## WHAT IS NEEDED:
Pictures aside, print all of the data below exactly as written.

## EXERCISE MATERIAL:
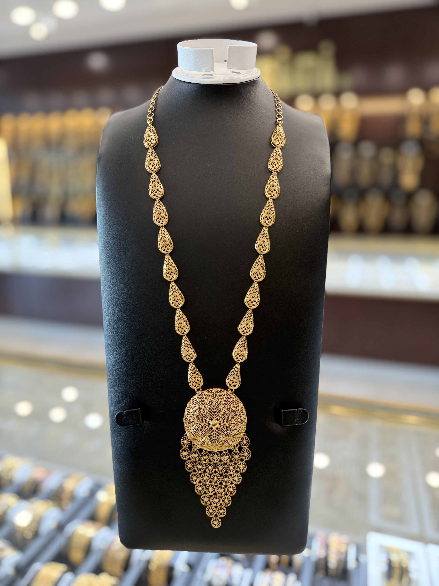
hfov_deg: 56.8
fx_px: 406
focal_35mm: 24
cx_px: 220
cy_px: 293
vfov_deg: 71.6
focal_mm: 6.76
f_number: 1.78
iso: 200
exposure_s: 1/120
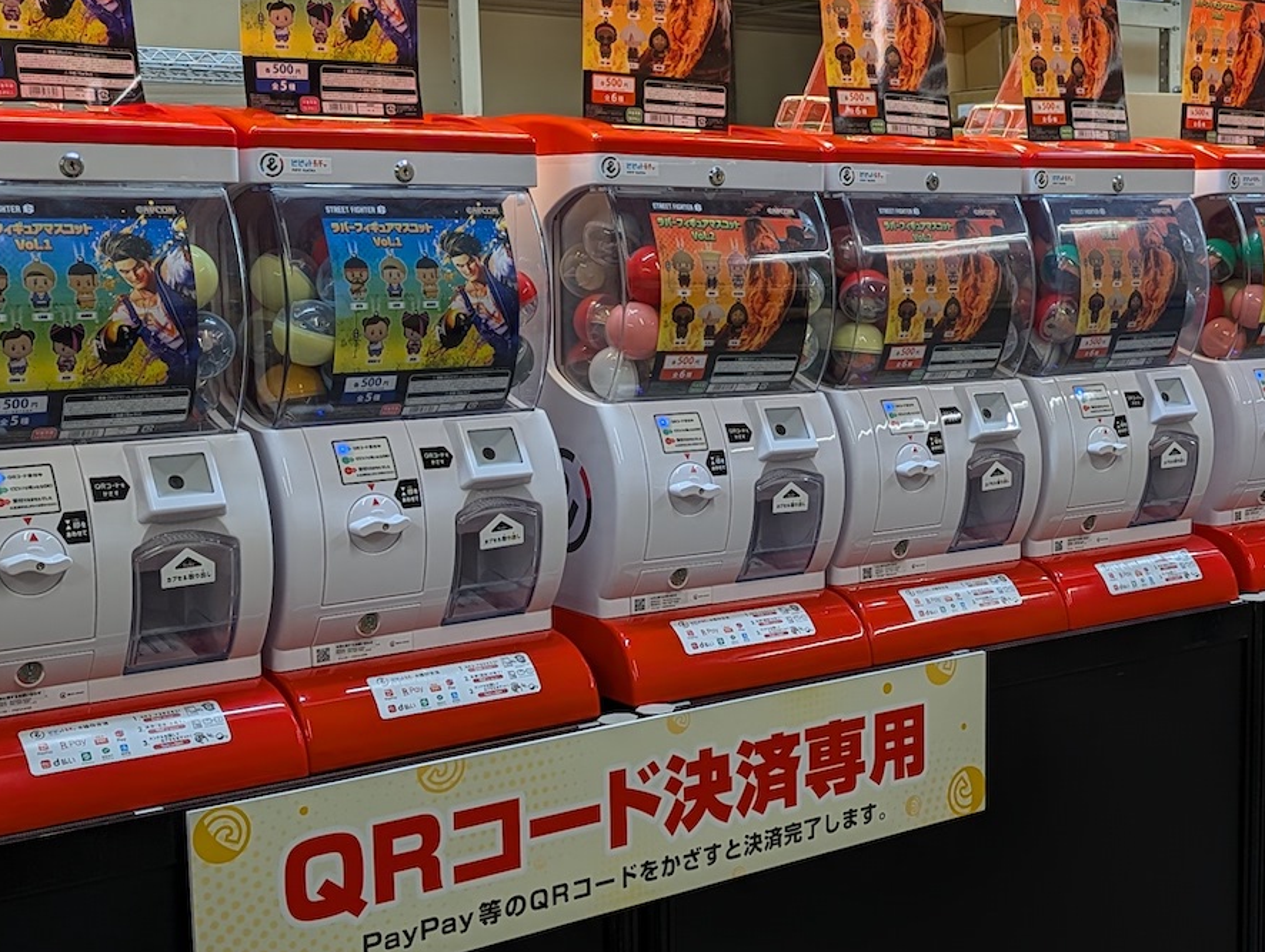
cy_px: 487
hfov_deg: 36.2
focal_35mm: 52
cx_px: 884
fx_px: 1903
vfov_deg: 28.1
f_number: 1.68
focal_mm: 6.9
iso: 19
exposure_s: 1/337
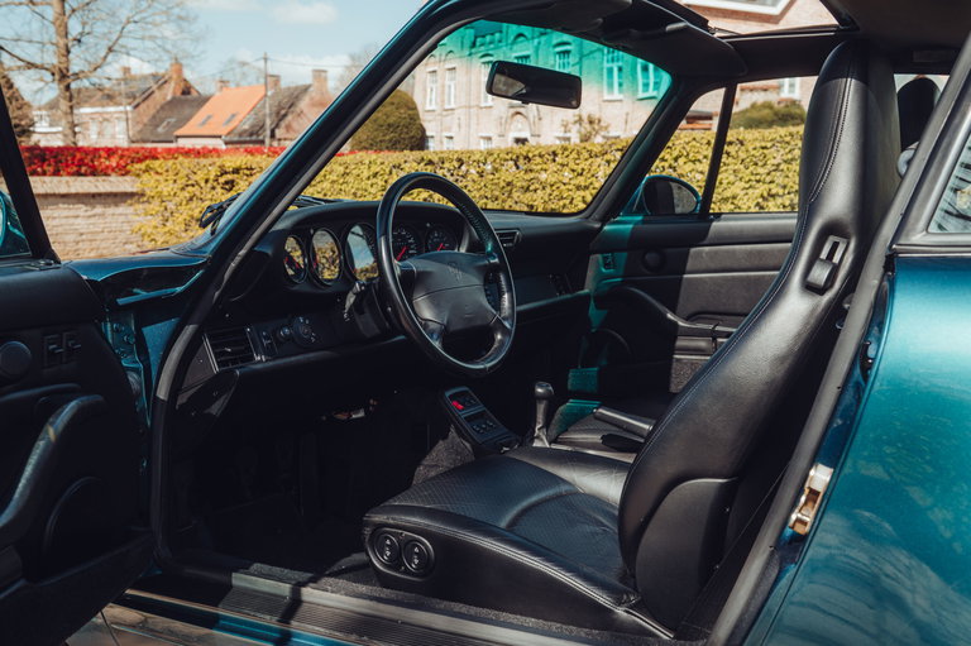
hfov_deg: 54.5
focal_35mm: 35
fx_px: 943
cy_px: 323
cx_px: 486
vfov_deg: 37.8
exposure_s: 1/60
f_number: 7.1
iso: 200
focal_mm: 35
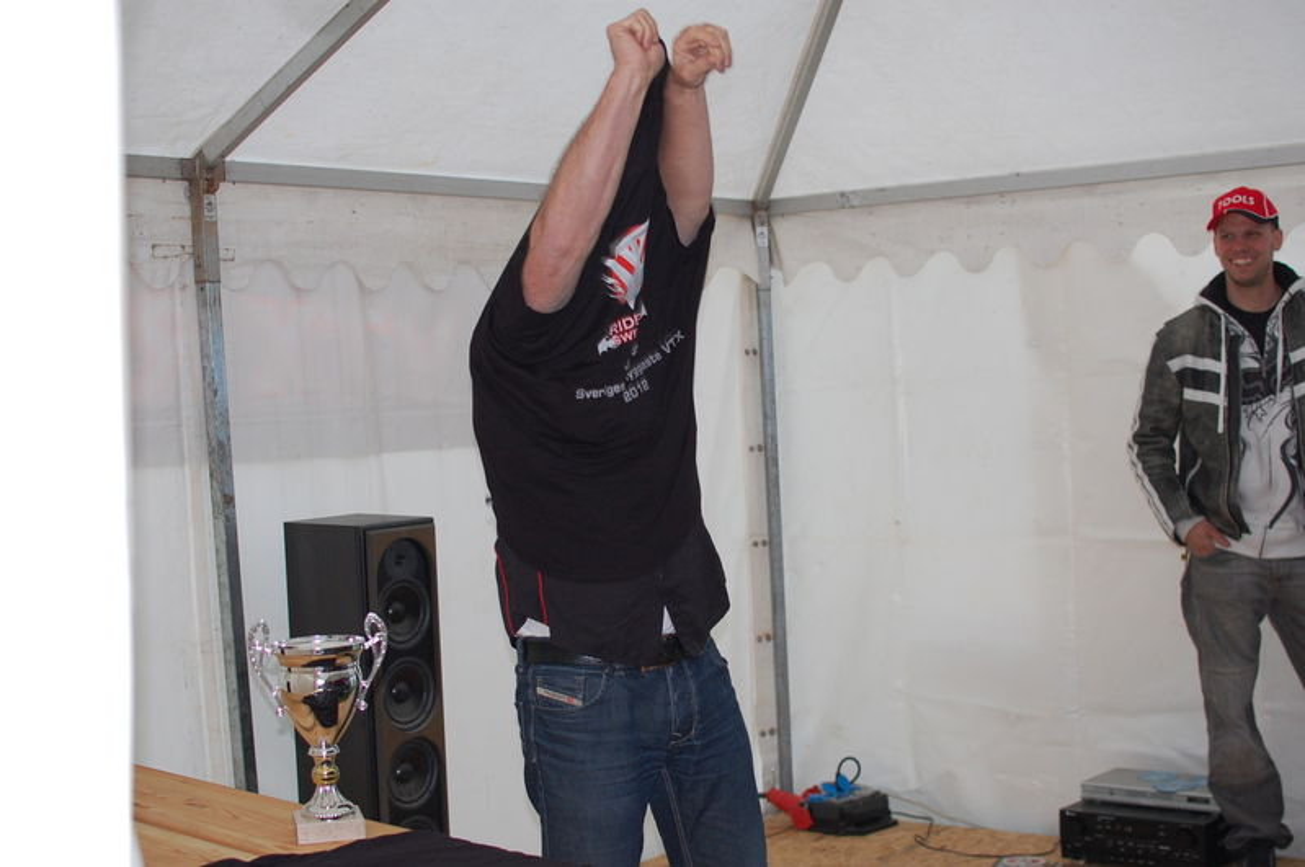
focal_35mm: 52
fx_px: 1901
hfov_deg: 37.9
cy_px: 434
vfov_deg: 25.7
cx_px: 652
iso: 400
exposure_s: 1/80
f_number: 2.8
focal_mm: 35
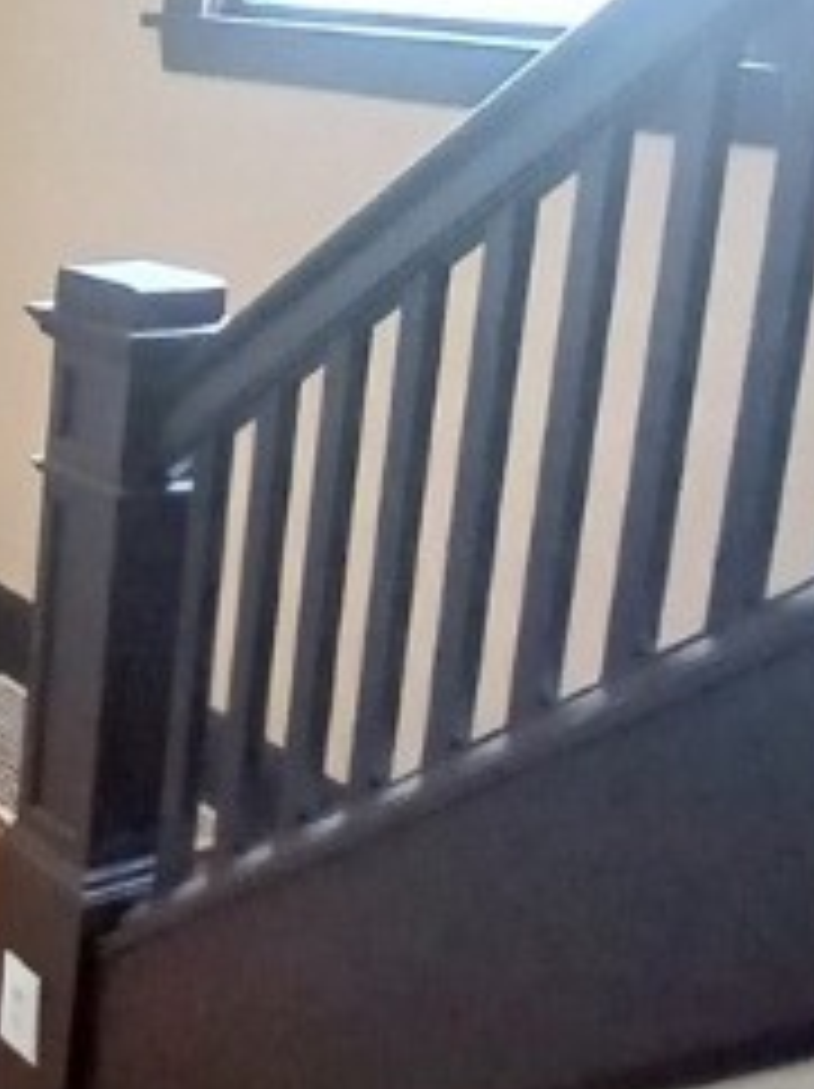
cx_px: -198
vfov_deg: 34.8
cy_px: 274
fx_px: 1696
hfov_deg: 24.2
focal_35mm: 54
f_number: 2.2
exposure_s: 1/24
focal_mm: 1.4
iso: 500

## ANSWER FOR THIS EXERCISE:
hfov_deg: 56.8
fx_px: 406
focal_35mm: 24
cx_px: 220
cy_px: 293
vfov_deg: 71.6
focal_mm: 6.76
f_number: 1.78
iso: 200
exposure_s: 1/120
cy_px: 487
hfov_deg: 36.2
focal_35mm: 52
cx_px: 884
fx_px: 1903
vfov_deg: 28.1
f_number: 1.68
focal_mm: 6.9
iso: 19
exposure_s: 1/337
hfov_deg: 54.5
focal_35mm: 35
fx_px: 943
cy_px: 323
cx_px: 486
vfov_deg: 37.8
exposure_s: 1/60
f_number: 7.1
iso: 200
focal_mm: 35
focal_35mm: 52
fx_px: 1901
hfov_deg: 37.9
cy_px: 434
vfov_deg: 25.7
cx_px: 652
iso: 400
exposure_s: 1/80
f_number: 2.8
focal_mm: 35
cx_px: -198
vfov_deg: 34.8
cy_px: 274
fx_px: 1696
hfov_deg: 24.2
focal_35mm: 54
f_number: 2.2
exposure_s: 1/24
focal_mm: 1.4
iso: 500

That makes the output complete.